Stored entries:
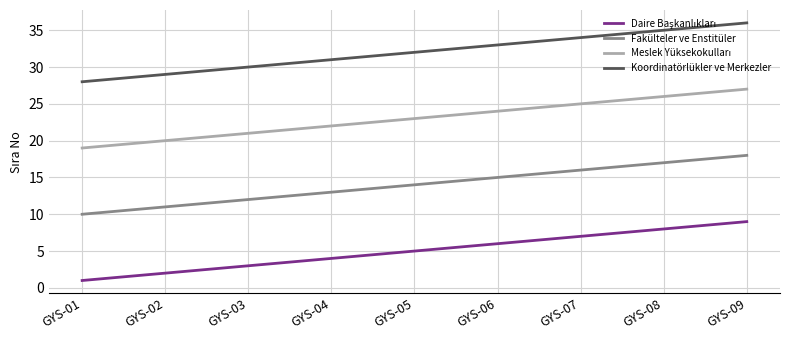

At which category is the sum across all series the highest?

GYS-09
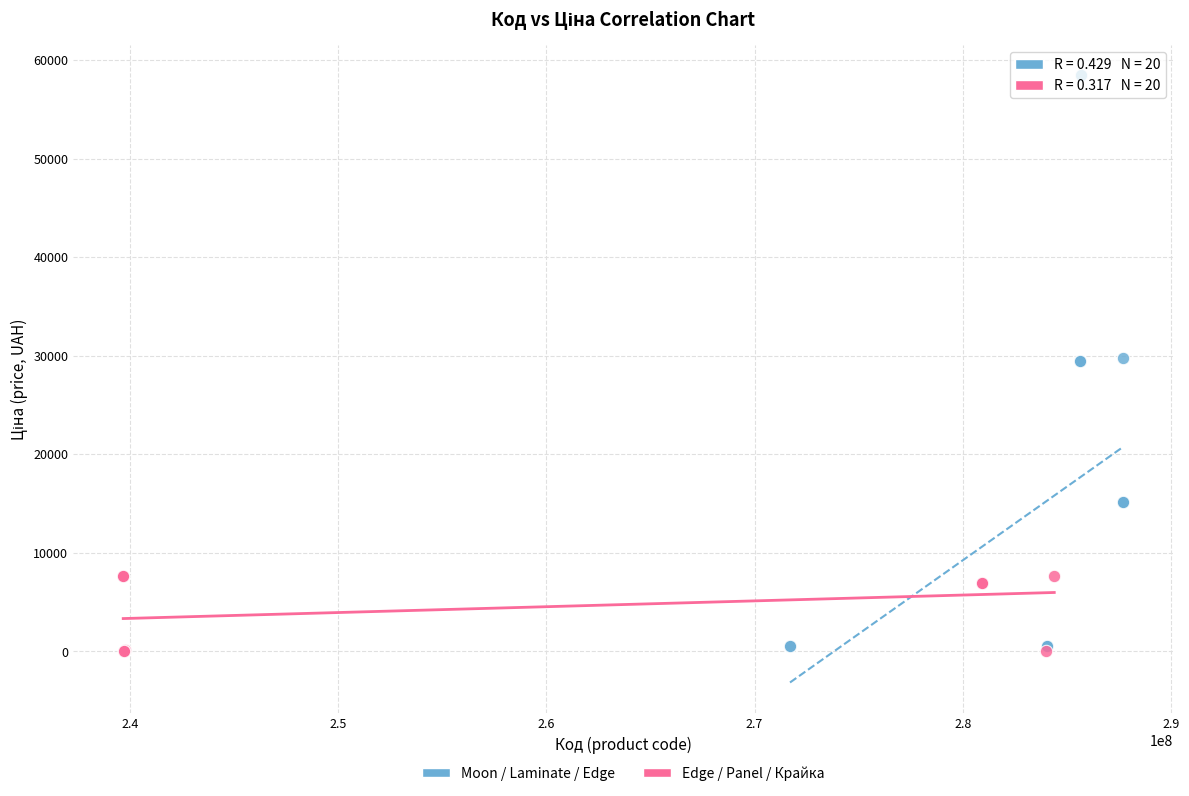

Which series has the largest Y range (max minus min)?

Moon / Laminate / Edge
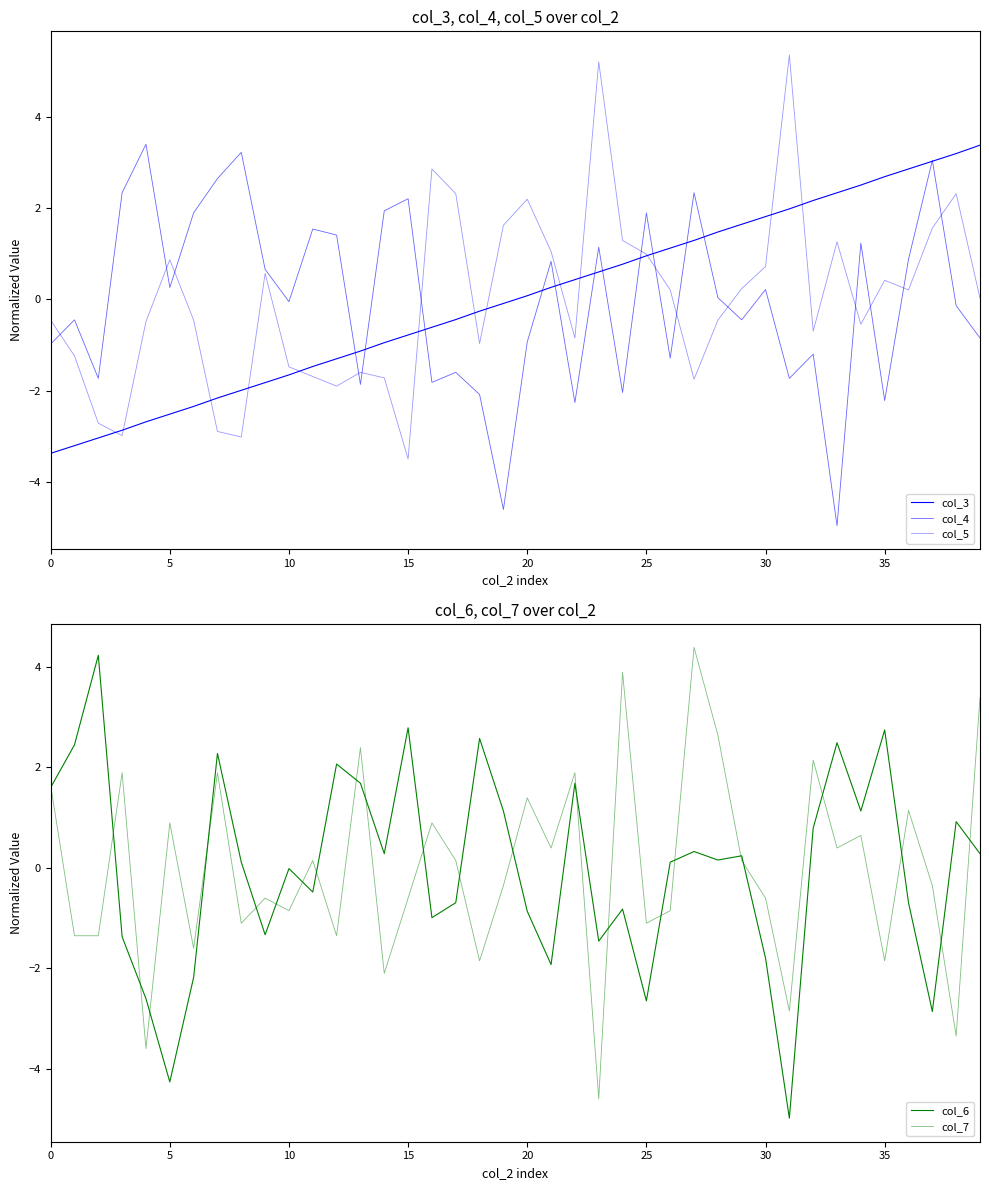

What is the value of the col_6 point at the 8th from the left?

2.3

[Exercise requirements]:
Could you rewrite all of the data above, substituting "group" for every "series" and changing nothing else? Omit the pictures from your answer.

[Solution for this problem]:
At which category is the sum across all group the highest?

GYS-09

Which group has the largest Y range (max minus min)?

Moon / Laminate / Edge

What is the value of the col_6 point at the 8th from the left?

2.3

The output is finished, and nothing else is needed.